WORK REQUIRED: Show, in full, each line of the data that contains "Хантер".

= = =

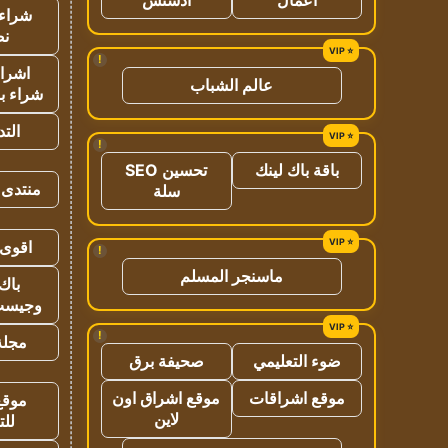
شراء 
نص
!
اشراق
عالم الشباب
شراء با
الت
!
باقة باك لينك
تحسين SEO
منتدى 
سلة
اقوى 
!
ماسنجر المسلم
باك 
وجيست
!
مجلة 
ضوء التعليمي
صحيفة برق
موقع اشراقات
موقع اشراق اون
موقع
لاين
للت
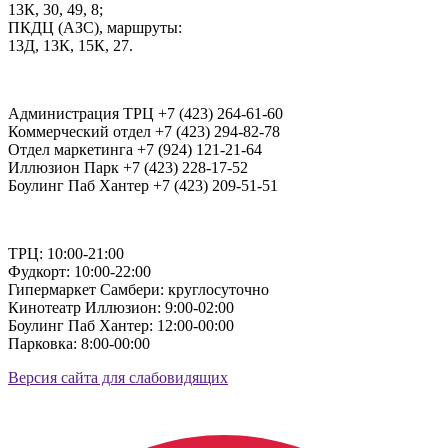
13К, 30, 49, 8;
ПКДЦ (АЗС), маршруты:
13Д, 13К, 15К, 27.
Администрация ТРЦ +7 (423) 264-61-60
Коммерческий отдел +7 (423) 294-82-78
Отдел маркетинга +7 (924) 121-21-64
Иллюзион Парк +7 (423) 228-17-52
Боулинг Паб Хантер +7 (423) 209-51-51
ТРЦ: 10:00-21:00
Фудкорт: 10:00-22:00
Гипермаркет Самбери: круглосуточно
Кинотеатр Иллюзион: 9:00-02:00
Боулинг Паб Хантер: 12:00-00:00
Парковка: 8:00-00:00
Версия сайта для слабовидящих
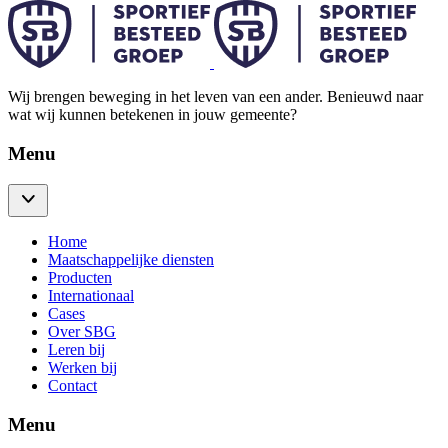
Wij brengen beweging in het leven van een ander. Benieuwd naar
wat wij kunnen betekenen in jouw gemeente?
Menu
Home
Maatschappelijke diensten
Producten
Internationaal
Cases
Over SBG
Leren bij
Werken bij
Contact
Menu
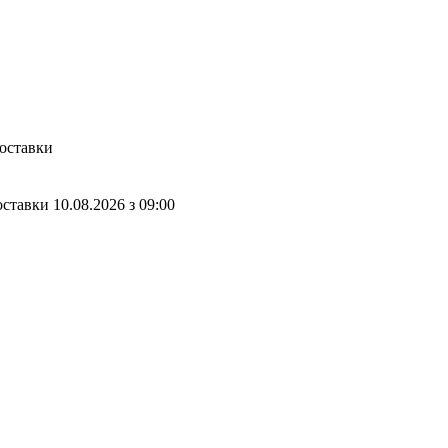
доставки
оставки
10.08.2026
з
09:00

= = =

ANSWER TO THE PROBLEM:
Боулинг Паб Хантер +7 (423) 209-51-51
Боулинг Паб Хантер: 12:00-00:00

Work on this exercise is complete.